Troisième acte : le collectif budgétaire de 2001 ; mercredi dernier,
l'Assemblée nationale a introduit un nouvel article 29
bis
tendant à
taxer chaque paiement effectué par carte bancaire d'un montant de moins de 30
euros quand celui-ci a donné lieu au versement d'une commission. La taxe serait
égale à 80 % de la commission. Pourquoi une taxe ? Pour que l'article ne soit
pas un cavalier.
Mes chers collègues, la commission souhaite que ce débat important sur une
question technique, mais concrète, qui préoccupe nombre de nos concitoyens, en
particulier dans le monde des commerçants, soit rassemblé sur un seul texte.
Elle souhaite donc que la discussion se poursuive dans un collectif budgétaire.
Par conséquent, je suggère à nos collègues de bien vouloir, ce soir, retirer
les trois amendements qui ont été très clairement présentés par Dominique
Braye, de telle sorte qu'ils puissent être représentés et discutés sur le fond
lors de l'examen du collectif budgétaire. Sinon, nous n'allons pas sortir de
cet « entrelacs » de discussions identiques portant sur des textes
différents.
Sur le fond, il est clair que la suppression, que nous avions votée, des
commissions sur tous les petits paiements peut poser de réelles difficultés de
mise en application en informatique. De même, un dispositif de taxation des
commissions sur ces petits paiements sera assez ardu à mettre en oeuvre, car il
faudra réaliser et appliquer des programmes de tri par montants.

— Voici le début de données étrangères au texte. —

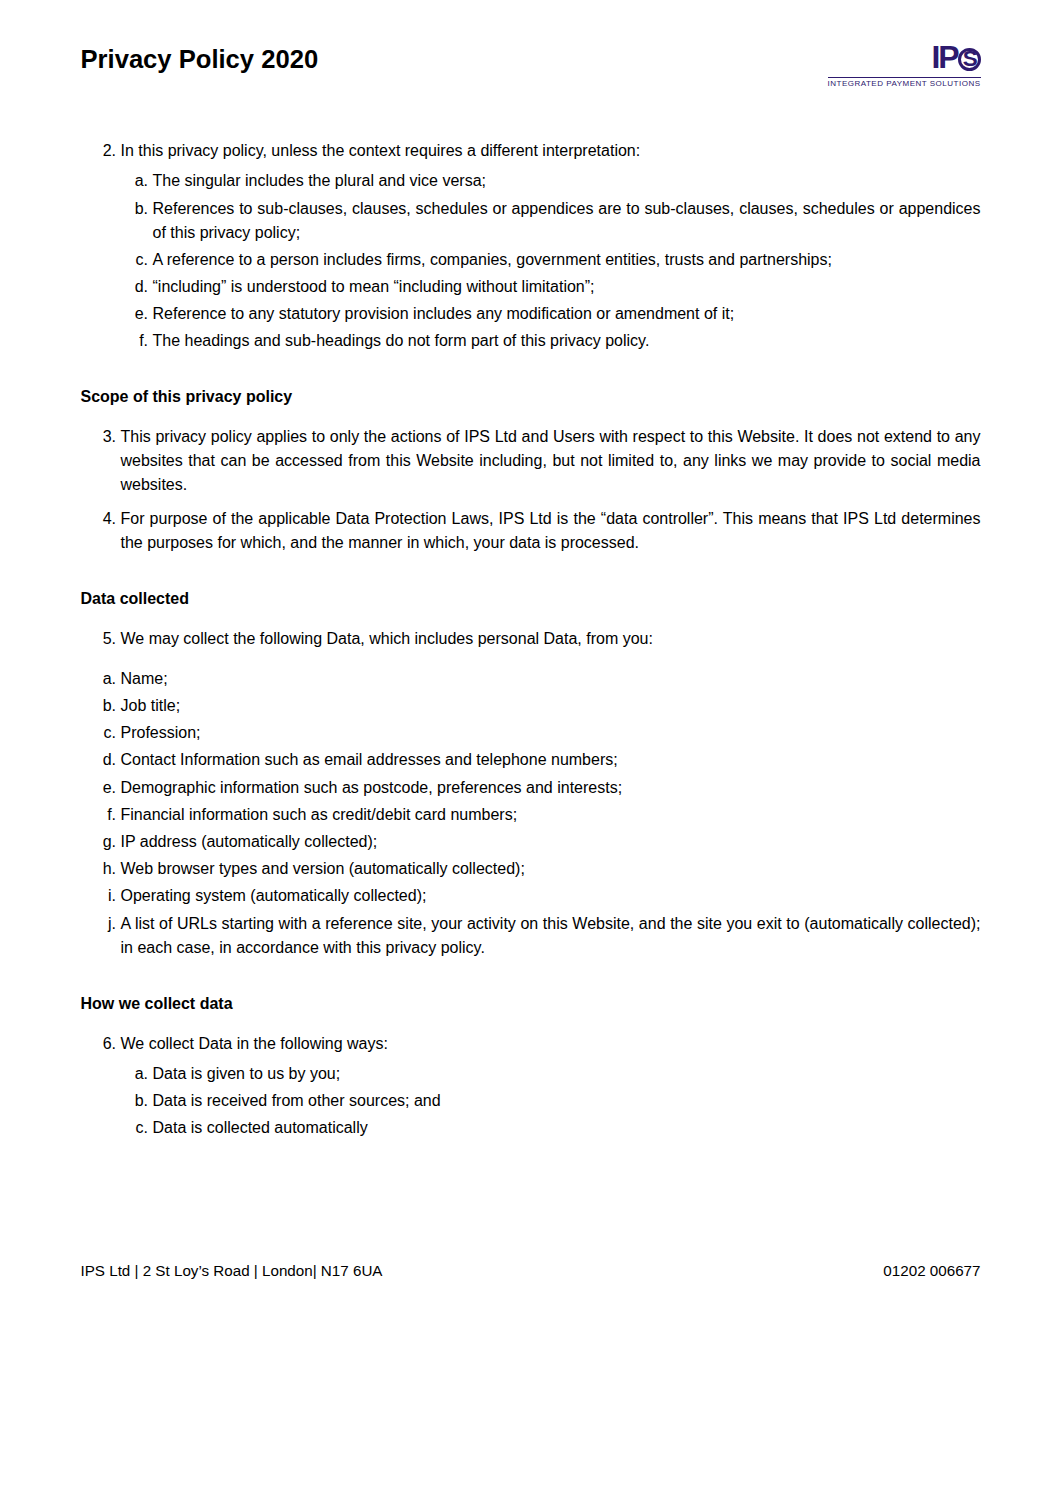Privacy Policy 2020
IPS
INTEGRATED PAYMENT SOLUTIONS
In this privacy policy, unless the context requires a different interpretation:
The singular includes the plural and vice versa;
References to sub-clauses, clauses, schedules or appendices are to sub-clauses, clauses, schedules or appendices of this privacy policy;
A reference to a person includes firms, companies, government entities, trusts and partnerships;
“including” is understood to mean “including without limitation”;
Reference to any statutory provision includes any modification or amendment of it;
The headings and sub-headings do not form part of this privacy policy.
Scope of this privacy policy
This privacy policy applies to only the actions of IPS Ltd and Users with respect to this Website. It does not extend to any websites that can be accessed from this Website including, but not limited to, any links we may provide to social media websites.
For purpose of the applicable Data Protection Laws, IPS Ltd is the “data controller”. This means that IPS Ltd determines the purposes for which, and the manner in which, your data is processed.
Data collected
We may collect the following Data, which includes personal Data, from you:
Name;
Job title;
Profession;
Contact Information such as email addresses and telephone numbers;
Demographic information such as postcode, preferences and interests;
Financial information such as credit/debit card numbers;
IP address (automatically collected);
Web browser types and version (automatically collected);
Operating system (automatically collected);
A list of URLs starting with a reference site, your activity on this Website, and the site you exit to (automatically collected); in each case, in accordance with this privacy policy.
How we collect data
We collect Data in the following ways:
Data is given to us by you;
Data is received from other sources; and
Data is collected automatically
IPS Ltd | 2 St Loy’s Road | London| N17 6UA
01202 006677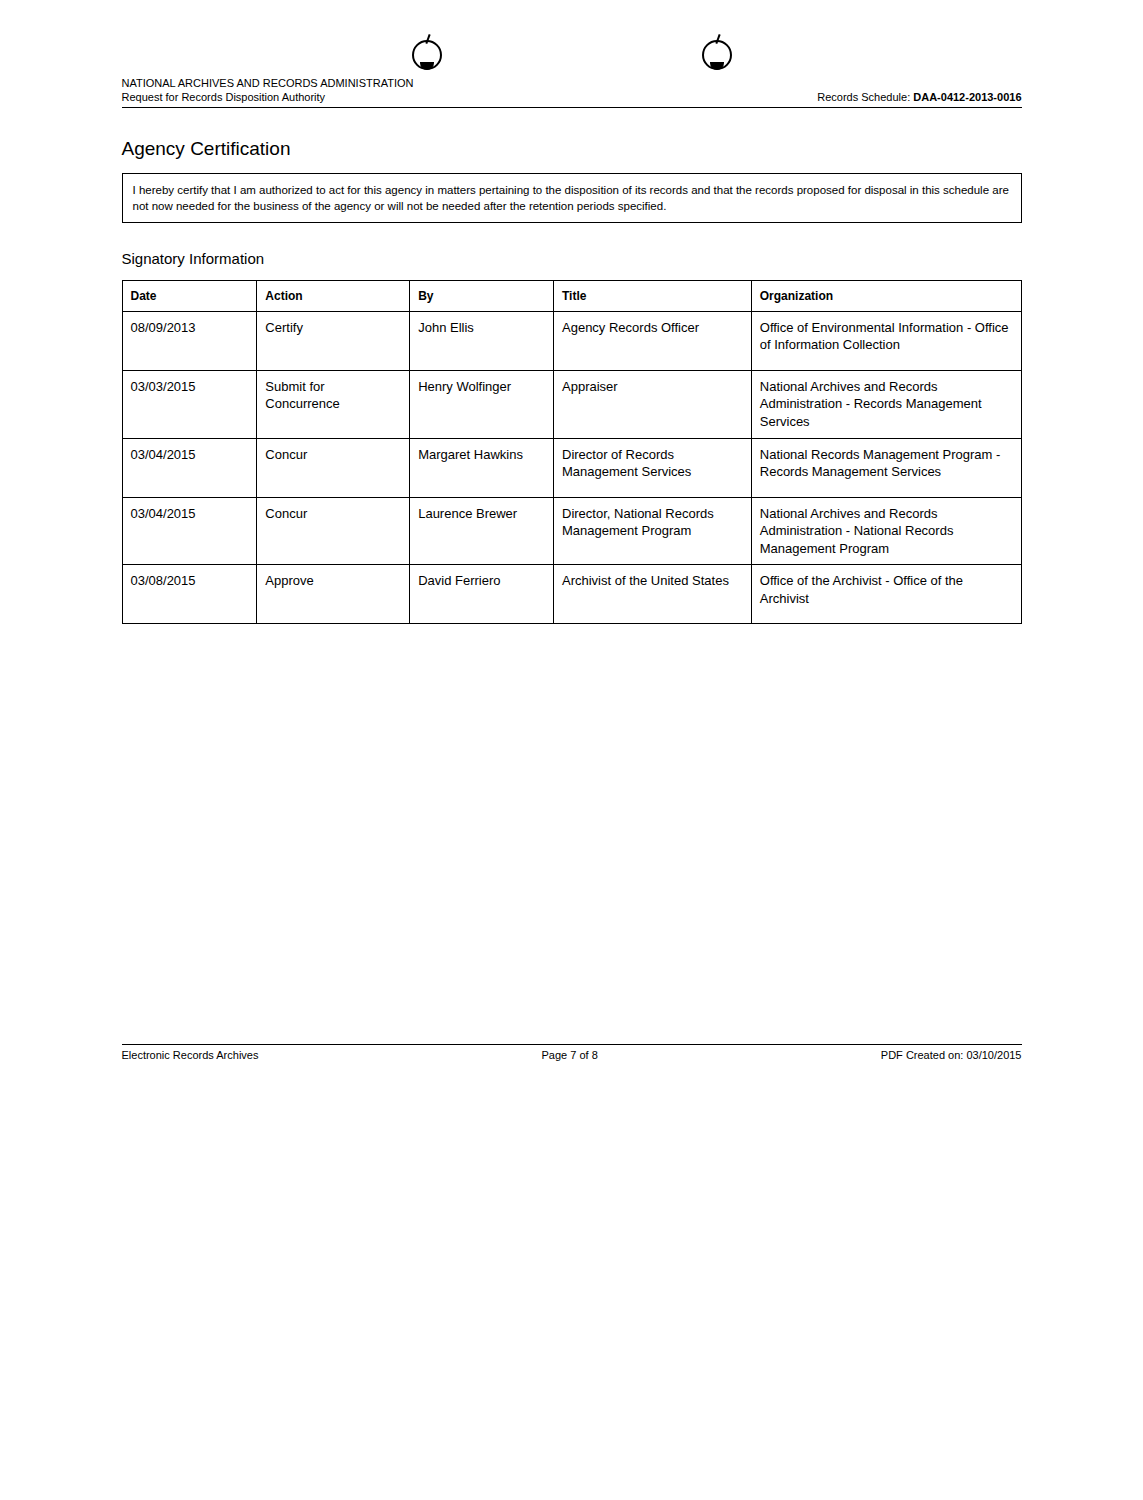National Archives and Records Administration
Request for Records Disposition Authority
Records Schedule: DAA-0412-2013-0016
Agency Certification
I hereby certify that I am authorized to act for this agency in matters pertaining to the disposition of its records and that the records proposed for disposal in this schedule are not now needed for the business of the agency or will not be needed after the retention periods specified.
Signatory Information
| Date | Action | By | Title | Organization |
| --- | --- | --- | --- | --- |
| 08/09/2013 | Certify | John Ellis | Agency Records Officer | Office of Environmental Information - Office of Information Collection |
| 03/03/2015 | Submit for Concurrence | Henry Wolfinger | Appraiser | National Archives and Records Administration - Records Management Services |
| 03/04/2015 | Concur | Margaret Hawkins | Director of Records Management Services | National Records Management Program - Records Management Services |
| 03/04/2015 | Concur | Laurence Brewer | Director, National Records Management Program | National Archives and Records Administration - National Records Management Program |
| 03/08/2015 | Approve | David Ferriero | Archivist of the United States | Office of the Archivist - Office of the Archivist |
Electronic Records Archives
Page 7 of 8
PDF Created on: 03/10/2015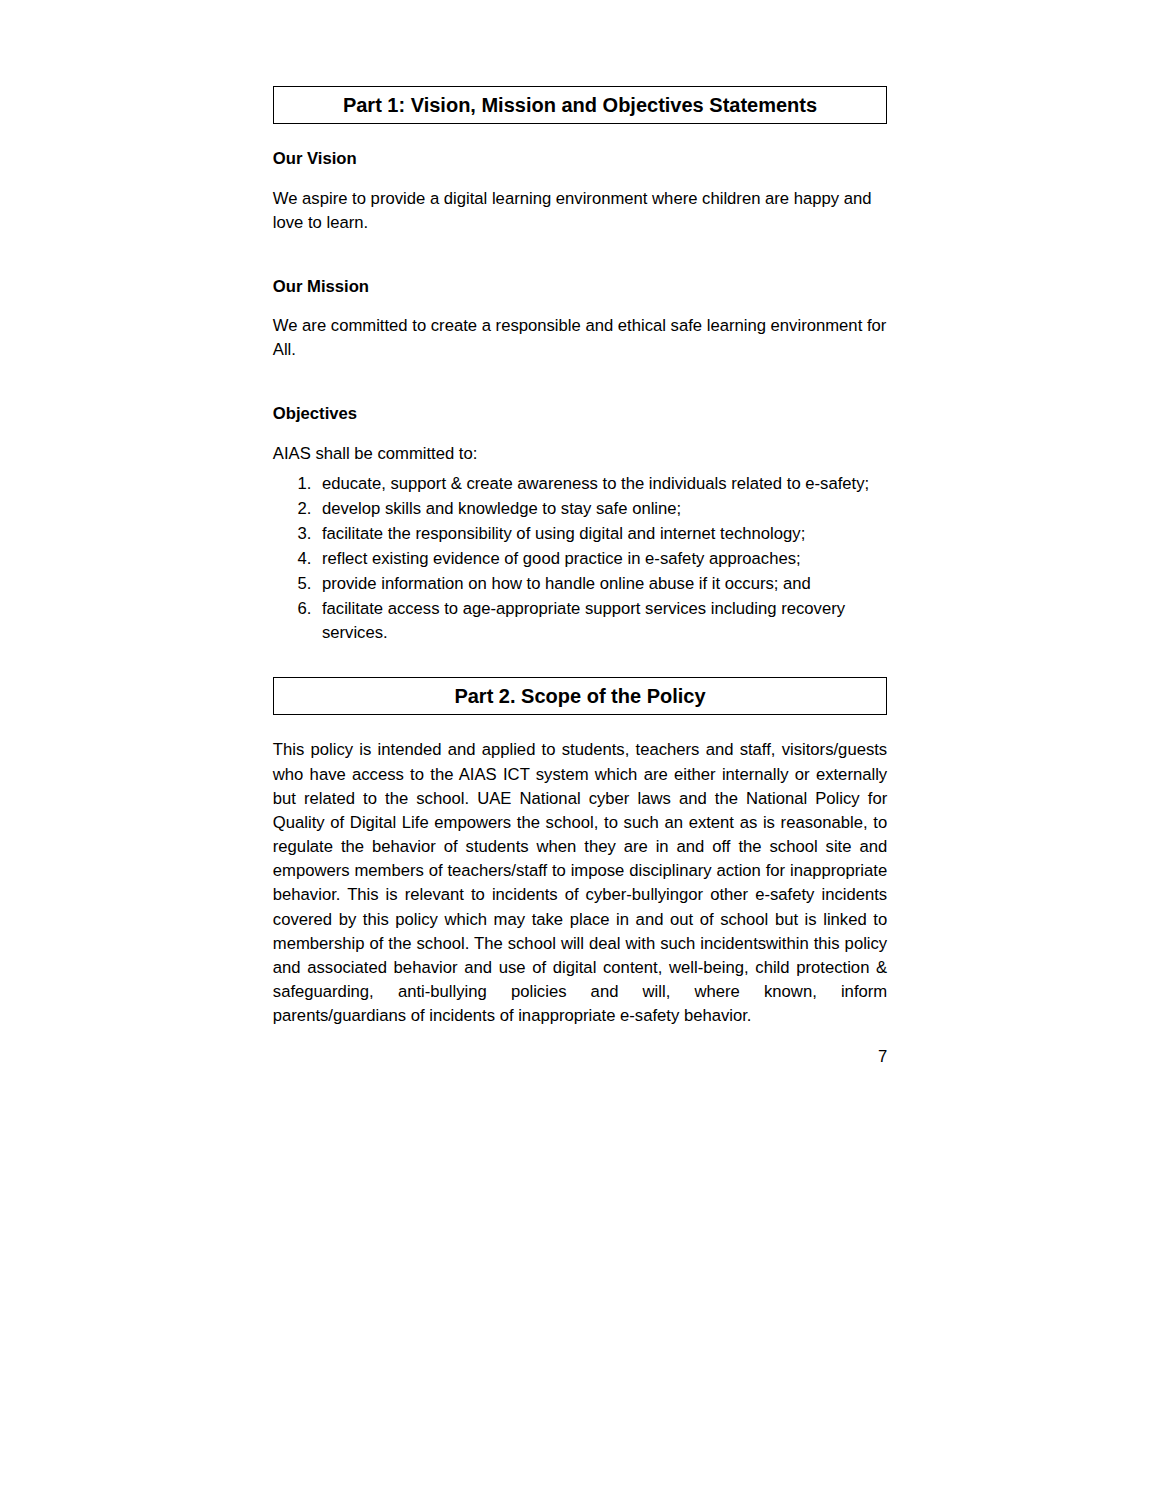Part 1: Vision, Mission and Objectives Statements
Our Vision
We aspire to provide a digital learning environment where children are happy and love to learn.
Our Mission
We are committed to create a responsible and ethical safe learning environment for All.
Objectives
AIAS shall be committed to:
educate, support & create awareness to the individuals related to e-safety;
develop skills and knowledge to stay safe online;
facilitate the responsibility of using digital and internet technology;
reflect existing evidence of good practice in e-safety approaches;
provide information on how to handle online abuse if it occurs; and
facilitate access to age-appropriate support services including recovery services.
Part 2. Scope of the Policy
This policy is intended and applied to students, teachers and staff, visitors/guests who have access to the AIAS ICT system which are either internally or externally but related to the school. UAE National cyber laws and the National Policy for Quality of Digital Life empowers the school, to such an extent as is reasonable, to regulate the behavior of students when they are in and off the school site and empowers members of teachers/staff to impose disciplinary action for inappropriate behavior. This is relevant to incidents of cyber-bullyingor other e-safety incidents covered by this policy which may take place in and out of school but is linked to membership of the school. The school will deal with such incidentswithin this policy and associated behavior and use of digital content, well-being, child protection & safeguarding, anti-bullying policies and will, where known, inform parents/guardians of incidents of inappropriate e-safety behavior.
7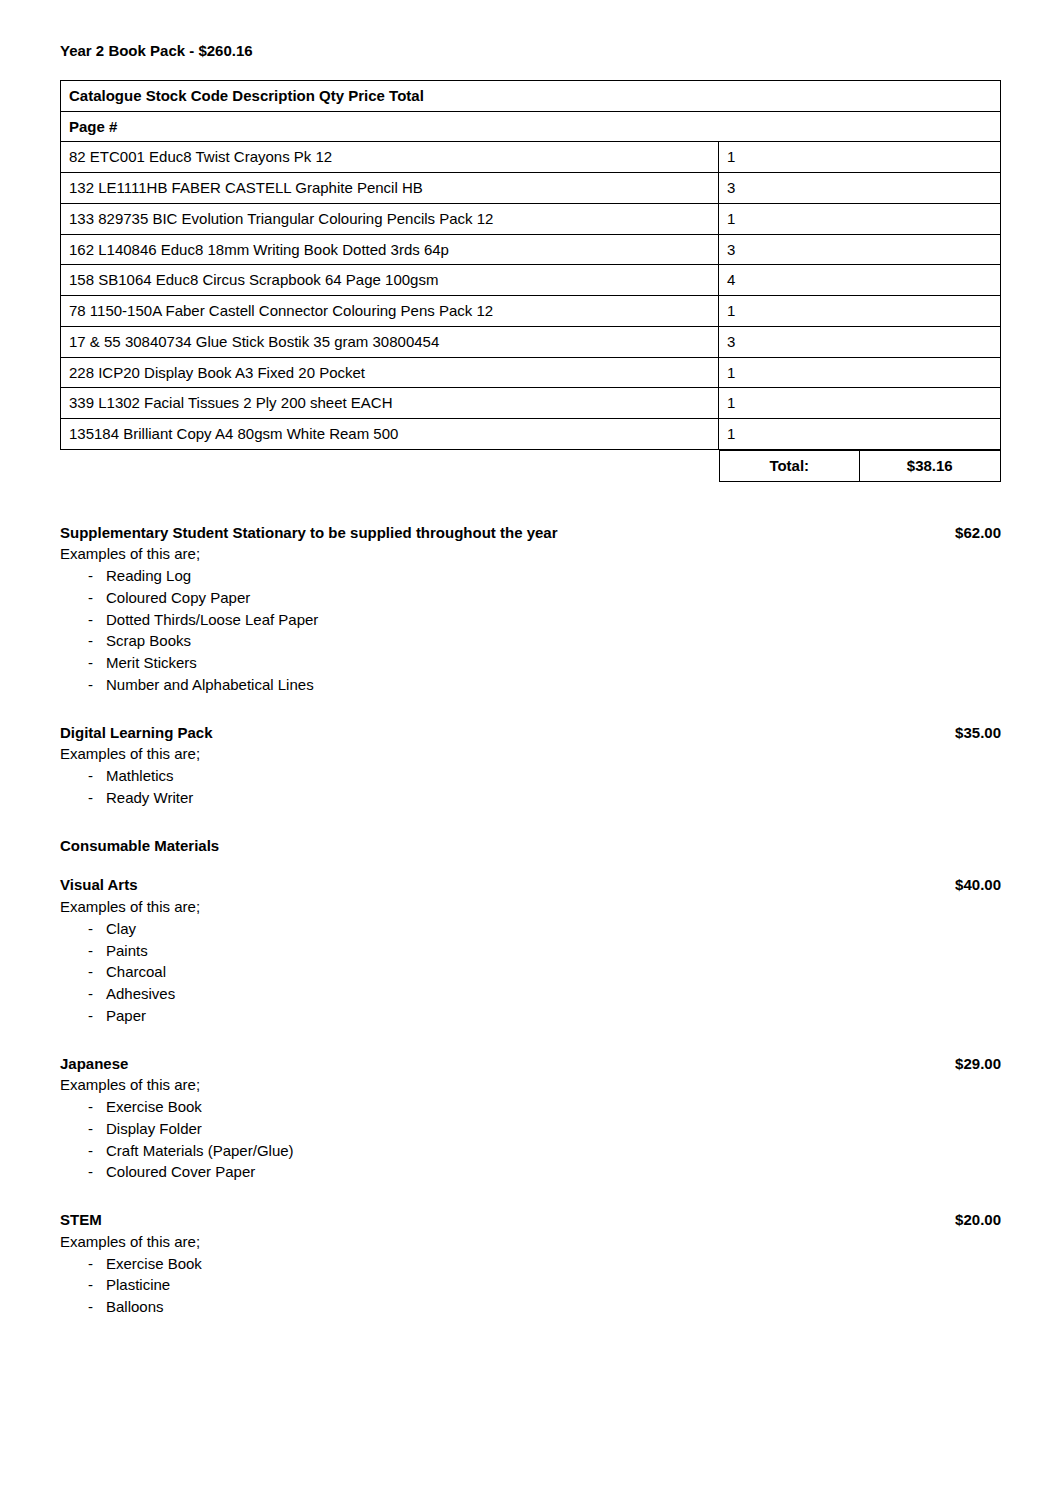Year 2 Book Pack - $260.16
| Catalogue Stock Code Description Qty Price Total |
| --- |
| Page # |
| 82 ETC001 Educ8 Twist Crayons Pk 12 | 1 |
| 132 LE1111HB FABER CASTELL Graphite Pencil HB | 3 |
| 133 829735 BIC Evolution Triangular Colouring Pencils Pack 12 | 1 |
| 162 L140846 Educ8 18mm Writing Book Dotted 3rds 64p | 3 |
| 158 SB1064 Educ8 Circus Scrapbook 64 Page 100gsm | 4 |
| 78 1150-150A Faber Castell Connector Colouring Pens Pack 12 | 1 |
| 17 & 55 30840734 Glue Stick Bostik 35 gram 30800454 | 3 |
| 228 ICP20 Display Book A3 Fixed 20 Pocket | 1 |
| 339 L1302 Facial Tissues 2 Ply 200 sheet EACH | 1 |
| 135184 Brilliant Copy A4 80gsm White Ream 500 | 1 |
| | / Total: / $38.16 / |
Supplementary Student Stationary to be supplied throughout the year $62.00
Examples of this are;
Reading Log
Coloured Copy Paper
Dotted Thirds/Loose Leaf Paper
Scrap Books
Merit Stickers
Number and Alphabetical Lines
Digital Learning Pack $35.00
Examples of this are;
Mathletics
Ready Writer
Consumable Materials
Visual Arts $40.00
Examples of this are;
Clay
Paints
Charcoal
Adhesives
Paper
Japanese $29.00
Examples of this are;
Exercise Book
Display Folder
Craft Materials (Paper/Glue)
Coloured Cover Paper
STEM $20.00
Examples of this are;
Exercise Book
Plasticine
Balloons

A l'inverse,
un dispositif d'écrêtement semble d'application plus pratique.
Sur le plan des principes, il faut reconnaître que l'on demande peut-être aux
banques, pour une partie des opérations, de travailler à perte et de renégocier
leurs contrats en très peu de temps - il reste très peu de jours à cet effet,
et plus de 800 000 commerçants sont concernés -, sans respecter les préavis
qu'il aurait fallu s'imposer.
Comme Dominique Braye, je suis très surpris, madame le secrétaire d'Etat, que
ce débat ne prenne naissance qu'à quelques jours de la fin de l'année, alors
que la période de double circulation du franc et de l'euro est prévue depuis
quelques années déjà. On réunit même très régulièrement une grand-messe, qui a
pour dénomination le Comité national de l'euro, et qui, en théorie, est
destinée non seulement à entendre la bonne parole, mais également à traiter de
questions concrètes comme celle-ci.
Il est tout à fait regrettable que l'on pointe aujourd'hui les difficultés
techniques et concrètes du petit commerce dans la phase où l'on va lui demander
d'être changeur de monnaie. Il est assurément dommage que, dans le dialogue
avec la profession bancaire, ce problème soit traité en fin d'année, alors que
certains arguments mériteraient sans doute, de part et d'autre, d'être mieux
analysés.
Enfin, je tiens à souligner qu'il ne faudrait pas trop inciter les
consommateurs à utiliser la carte bancaire, car les terminaux des commerçants
n'ont pas nécessairement une capacité de mémoire suffisante pour absorber un
accroissement trop important des transactions. De plus, on peut craindre que
les délais de télétransmission des ordres ne s'allongent démesurément et de
façon gênante, pour les clients comme pour les commerçants, si un nombre
beaucoup trop important de paiements en numéraire se reportait sur
l'utilisation de la carte bancaire.
Tous ces sujets doivent pouvoirs être encore mieux élucidés, mieux compris
d'ici à la discussion, dans quelques jours, du collectif budgétaire.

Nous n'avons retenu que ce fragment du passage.